### Selected passage
START

NOT FOR RELEASE, PUBLICATION OR DISTRIBUTION,
DIRECTLY OR INDIRECTLY, IN AUSTRALIA, CANADA, THE
HONG KONG SPECIAL ADMINISTRATIVE REGION OF THE
PEOPLE'S REPUBLIC OF CHINA, JAPAN, SOUTH AFRICA OR
THE UNITED STATES, OR ANY OTHER JURISDICTION IN WHICH
THE DISTRIBUTION OR RELEASE WOULD BE UNLAWFUL.
BW LPG - APPROVED LISTING APPLICATION
Singapore, 14 November 2013. Reference is made to the
initial public offering of common shares
(the "Offering") of BW LPG Limited ("BW LPG",
the "Company", ticker code: "BWLPG").
In a meeting held on 14 November 2013, the board of
directors of the Oslo Stock Exchange approved BW
LPG's listing application and resolved to admit the
common shares of BW LPG to listing on the Oslo Stock
Exchange, subject to the satisfaction of the
following conditions; that (a) BW LPG will have in
excess of 500 shareholders, each holding shares with
a value of more than NOK 10,000, (b) there will be a
minimum free float of the shares of 25%, and (c) the
proceeds to the Company from the sale of new shares
issued by the Company being at least USD 200 million.
For further information about the Offering, reference
is made to the prospectus dated 7 November 2013
which, subject to regulatory restrictions in certain
jurisdictions, is available at www.bwlpg.com,
www.seb.no, www.abgsc.no and www.nordea.no/bw. Hard
copies of the Prospectus may be obtained free of
charge by contacting the Company or one of the
Managers.
BofA Merrill Lynch (BofAML) and Skandinaviska
Enskilda Banken (SEB) are acting as Joint Global
Coordinators for the Offering. Deutsche Bank,
together with the Joint Global Coordinators, are
acting as Joint Lead Bookrunners for the Offering.
ABG Sundal Collier Norge ASA (ABG Sundal Collier) and
Nordea Markets, a part of Nordea Bank Norge ASA
(Nordea) are acting as Co-Lead Managers for the
Offering. The Joint Lead Bookrunners and the Co-Lead
Managers are herein referred to as the "Managers".

END

### Data excerpts

START

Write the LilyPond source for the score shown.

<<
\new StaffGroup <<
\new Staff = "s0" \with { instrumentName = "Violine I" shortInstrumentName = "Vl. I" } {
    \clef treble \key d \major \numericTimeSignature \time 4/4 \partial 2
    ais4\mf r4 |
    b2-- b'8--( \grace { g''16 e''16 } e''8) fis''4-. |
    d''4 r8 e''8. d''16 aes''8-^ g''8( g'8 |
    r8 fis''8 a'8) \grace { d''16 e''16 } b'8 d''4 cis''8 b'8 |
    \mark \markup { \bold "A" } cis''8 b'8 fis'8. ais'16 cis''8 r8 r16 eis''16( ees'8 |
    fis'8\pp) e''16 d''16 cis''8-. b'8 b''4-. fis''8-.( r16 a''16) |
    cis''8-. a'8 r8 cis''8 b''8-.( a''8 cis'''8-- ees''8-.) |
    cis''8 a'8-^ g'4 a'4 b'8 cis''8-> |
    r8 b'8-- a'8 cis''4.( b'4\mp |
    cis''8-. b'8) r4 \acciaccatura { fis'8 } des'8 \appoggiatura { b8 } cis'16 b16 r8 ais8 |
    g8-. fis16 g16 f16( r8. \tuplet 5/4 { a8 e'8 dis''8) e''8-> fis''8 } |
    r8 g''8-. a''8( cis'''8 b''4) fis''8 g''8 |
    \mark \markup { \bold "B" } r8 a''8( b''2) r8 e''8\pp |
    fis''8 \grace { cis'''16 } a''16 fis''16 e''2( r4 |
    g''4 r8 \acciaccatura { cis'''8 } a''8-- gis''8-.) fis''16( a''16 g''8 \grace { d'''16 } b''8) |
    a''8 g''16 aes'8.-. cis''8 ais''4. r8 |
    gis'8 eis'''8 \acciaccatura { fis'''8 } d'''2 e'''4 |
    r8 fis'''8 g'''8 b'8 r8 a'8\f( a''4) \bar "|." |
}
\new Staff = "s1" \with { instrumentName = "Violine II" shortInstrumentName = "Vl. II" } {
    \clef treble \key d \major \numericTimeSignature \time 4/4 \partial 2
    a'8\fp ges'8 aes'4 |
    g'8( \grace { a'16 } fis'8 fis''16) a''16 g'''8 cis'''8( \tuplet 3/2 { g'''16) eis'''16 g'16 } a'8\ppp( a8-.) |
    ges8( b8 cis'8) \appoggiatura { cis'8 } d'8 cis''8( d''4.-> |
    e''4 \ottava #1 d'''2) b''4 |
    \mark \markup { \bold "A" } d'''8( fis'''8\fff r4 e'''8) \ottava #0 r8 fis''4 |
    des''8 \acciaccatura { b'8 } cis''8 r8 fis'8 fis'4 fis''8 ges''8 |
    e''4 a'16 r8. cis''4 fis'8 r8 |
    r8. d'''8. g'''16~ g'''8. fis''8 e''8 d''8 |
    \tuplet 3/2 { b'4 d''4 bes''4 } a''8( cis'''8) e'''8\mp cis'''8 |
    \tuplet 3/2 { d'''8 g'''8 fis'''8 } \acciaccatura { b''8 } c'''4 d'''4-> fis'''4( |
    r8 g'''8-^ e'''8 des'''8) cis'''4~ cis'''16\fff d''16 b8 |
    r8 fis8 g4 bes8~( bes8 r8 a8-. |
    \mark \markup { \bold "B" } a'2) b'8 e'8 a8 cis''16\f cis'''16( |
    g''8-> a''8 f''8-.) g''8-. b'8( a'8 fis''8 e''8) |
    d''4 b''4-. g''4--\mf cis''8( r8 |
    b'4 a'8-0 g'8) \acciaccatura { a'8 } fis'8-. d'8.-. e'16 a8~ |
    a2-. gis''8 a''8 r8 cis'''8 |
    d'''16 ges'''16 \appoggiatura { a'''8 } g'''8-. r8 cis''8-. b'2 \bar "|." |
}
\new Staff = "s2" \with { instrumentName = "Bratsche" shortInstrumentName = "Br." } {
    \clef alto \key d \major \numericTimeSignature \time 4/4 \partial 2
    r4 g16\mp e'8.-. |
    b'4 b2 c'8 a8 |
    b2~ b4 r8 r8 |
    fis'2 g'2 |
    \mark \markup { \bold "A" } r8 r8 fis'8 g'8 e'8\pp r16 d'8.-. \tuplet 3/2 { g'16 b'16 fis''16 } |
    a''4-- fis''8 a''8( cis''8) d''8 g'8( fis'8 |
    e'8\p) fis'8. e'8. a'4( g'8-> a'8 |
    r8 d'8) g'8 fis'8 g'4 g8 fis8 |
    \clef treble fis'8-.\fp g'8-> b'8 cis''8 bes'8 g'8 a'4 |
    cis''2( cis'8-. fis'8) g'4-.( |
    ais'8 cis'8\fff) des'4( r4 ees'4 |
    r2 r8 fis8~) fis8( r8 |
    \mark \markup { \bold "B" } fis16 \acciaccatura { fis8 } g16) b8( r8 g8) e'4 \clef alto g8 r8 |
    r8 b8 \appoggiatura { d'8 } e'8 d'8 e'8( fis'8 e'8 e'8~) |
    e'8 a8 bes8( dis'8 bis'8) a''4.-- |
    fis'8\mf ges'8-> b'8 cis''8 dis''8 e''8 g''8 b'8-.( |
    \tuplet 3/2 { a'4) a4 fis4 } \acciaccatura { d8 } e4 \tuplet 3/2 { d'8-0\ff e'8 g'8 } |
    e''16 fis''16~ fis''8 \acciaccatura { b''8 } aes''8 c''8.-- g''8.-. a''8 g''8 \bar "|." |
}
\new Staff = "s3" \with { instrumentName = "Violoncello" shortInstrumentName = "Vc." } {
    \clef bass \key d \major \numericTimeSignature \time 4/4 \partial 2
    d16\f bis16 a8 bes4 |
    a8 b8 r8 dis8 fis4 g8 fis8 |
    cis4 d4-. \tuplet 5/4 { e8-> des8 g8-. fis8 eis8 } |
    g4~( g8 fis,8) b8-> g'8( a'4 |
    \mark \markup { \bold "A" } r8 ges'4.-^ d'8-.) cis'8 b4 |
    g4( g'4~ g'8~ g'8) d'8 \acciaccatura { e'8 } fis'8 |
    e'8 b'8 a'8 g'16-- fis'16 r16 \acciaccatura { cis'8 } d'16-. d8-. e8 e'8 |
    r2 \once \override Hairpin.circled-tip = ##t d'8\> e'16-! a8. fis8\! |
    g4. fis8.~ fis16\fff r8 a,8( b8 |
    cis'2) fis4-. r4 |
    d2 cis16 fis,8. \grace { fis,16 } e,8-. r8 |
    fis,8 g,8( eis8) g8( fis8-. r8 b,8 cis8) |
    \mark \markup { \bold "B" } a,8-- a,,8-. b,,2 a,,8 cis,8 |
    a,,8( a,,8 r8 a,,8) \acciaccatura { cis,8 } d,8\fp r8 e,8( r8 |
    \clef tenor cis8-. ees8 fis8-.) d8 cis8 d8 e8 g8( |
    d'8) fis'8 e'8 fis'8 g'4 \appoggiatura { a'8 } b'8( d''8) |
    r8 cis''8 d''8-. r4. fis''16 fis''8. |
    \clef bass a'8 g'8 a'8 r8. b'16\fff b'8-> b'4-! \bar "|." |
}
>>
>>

END

### What needs to be done
According to the listing announcement, what minimum free float of the shares did the Oslo Stock Exchange set as a condition for listing? Rely only on the listing announcement, not on the rows.

### Result of this task
25%